The only answer is drastic reduction in our fossil fuel use

To the Expositor:

The world is now facing multiple crises, one piled upon the other. With Putin’s invasion of Ukraine causing oil shortages and rising energy prices, it’s easy to forget other perils which still demand urgent action. Many of these are related to the climate crisis, which is caused by our greenhouse gas emissions.

So far, the planet is only 1.1 ºC warmer than it was 150 years ago when fossil fuels transformed civilization. 1.1 ºC seems like a such a small number it’s hard to grasp the disastrous consequences that are occurring and will occur for both wildlife and humanity. Records are being broken. Hurricanes are stronger, a wobbling Arctic jet stream gives us extreme temperatures, sea levels are rising about an inch every eight years contributing to coastal flooding, glaciers are melting, Arctic sea ice is disappearing, and the list goes on.

Fires and drought alone have been devastating in recent years. In British Columbia, no one can forget the fires that burned 8,700 square kilometres including the town of Lytton last summer. That is three-and-a-half times the land mass of Manitoulin. Meanwhile, in Siberia unprecedented wildfires burned across 150,000 square kilometres. Fires destroyed 6,000 square kilometres in Argentina this winter. In Australia massive bushfires have destroyed 180,000 square kilometres since 2019, killing or severely harming three billion animals by July 2020. In Ethiopia, Somalia and Kenya, three consecutive failed rainy seasons are causing a humanitarian crisis.

On Manitoulin we are fortunate to be surrounded by Lake Huron, which moderates our temperatures. Unlike people living in many cities along sea coasts, we are not impacted by the double whammy of rising oceans and sinking land. Warmer water temperatures do affect our cold-water fish by squeezing them into smaller areas at the bottom of lakes where oxygen levels are poor, especially in late summer. Less ice cover also affects deep water oxygen levels by lengthening the time between spring and fall overturns. But we’ve been largely spared.

Our good fortune locally is no reason to ignore the perils of climate change already impacting other parts of the world.

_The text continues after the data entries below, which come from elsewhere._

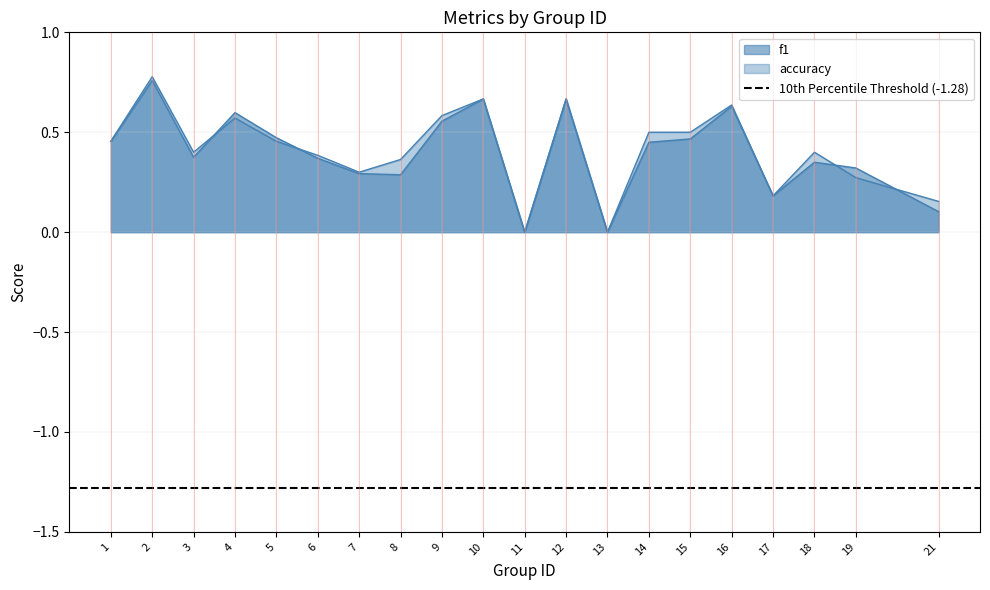

Where is the first local minimum for f1?

3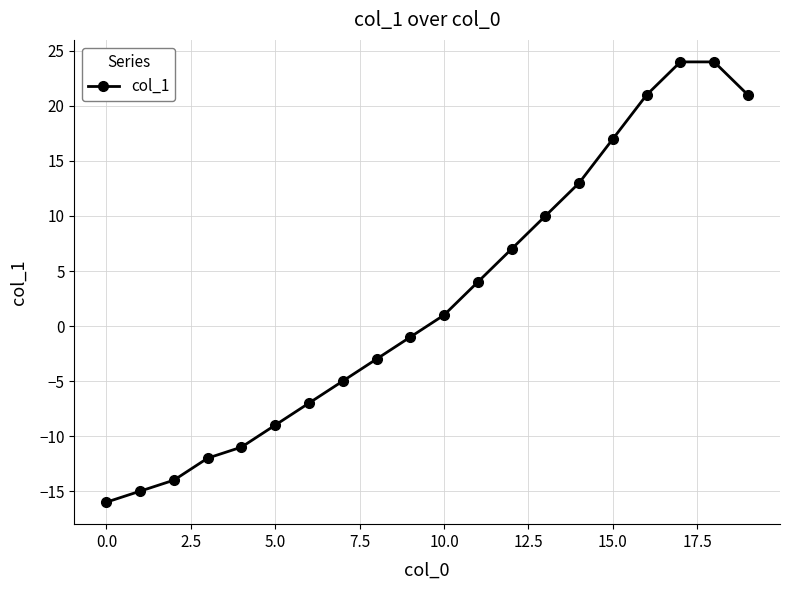

What is the difference between the maximum and minimum values?

40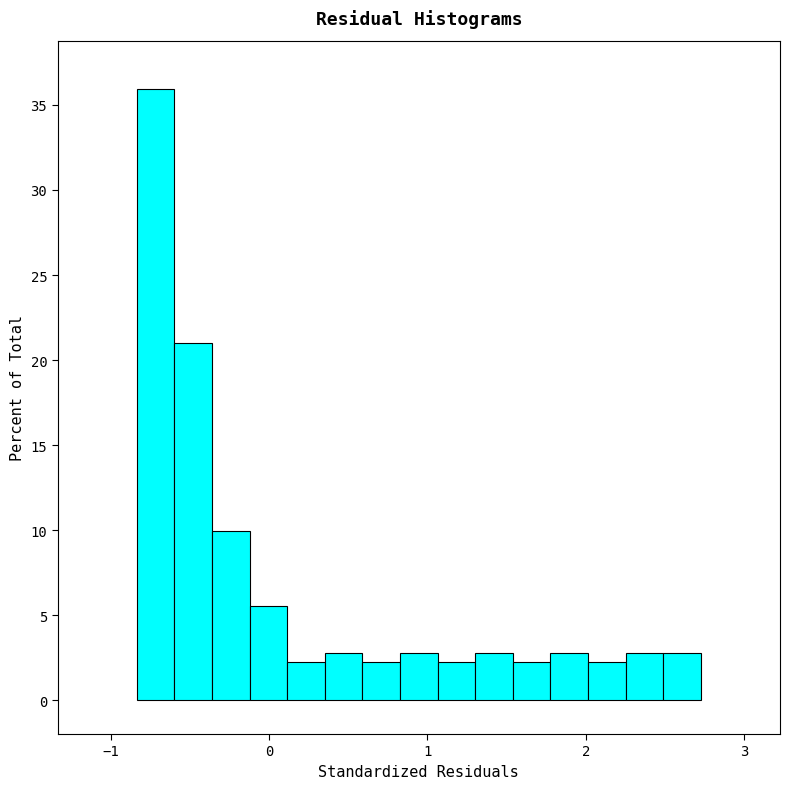

Around what value on the x-axis is the tallest bar? Give the approximate position of its centre, as read against the axis.

-0.7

The United Nations’ Chair of the Intergovernmental Panel of Climate Change (IPCC), Hoesung Lee, issued this warning after their latest report, “This report is a dire warning about the consequences of inaction. It shows that climate change is a grave and mounting threat to our well-being and a healthy planet.”

The answer is clear: drastically reduce our use of fossil fuels now! We all know what is required: reduce energy use and switch to clean alternatives, like solar panels, and hybrid and electric vehicles. Check out subsidy programs for home retrofits. Renovate instead of building new. Reuse. Waste less. Buy local.

Demands for more government subsidies for oil and gas, and GST holidays on fossil fuel products are, in the end, destructive because they encourage people to burn more oil and gas, producing more greenhouse gas emissions. One litre of gasoline produces 2.3 kilograms of greenhouse gases. One return trip to Sudbury from Mindemoya in a car that consumes 10 litres per 100 km produces about 77 kilograms of greenhouse gases. That’s just one trip!

When our government representatives introduce and stick to policies and programs that reduce greenhouse gas emissions, they are showing courage by putting the longer term interests of humanity first, even at risk of a backlash from a few of their constituents who don’t take the climate crisis seriously.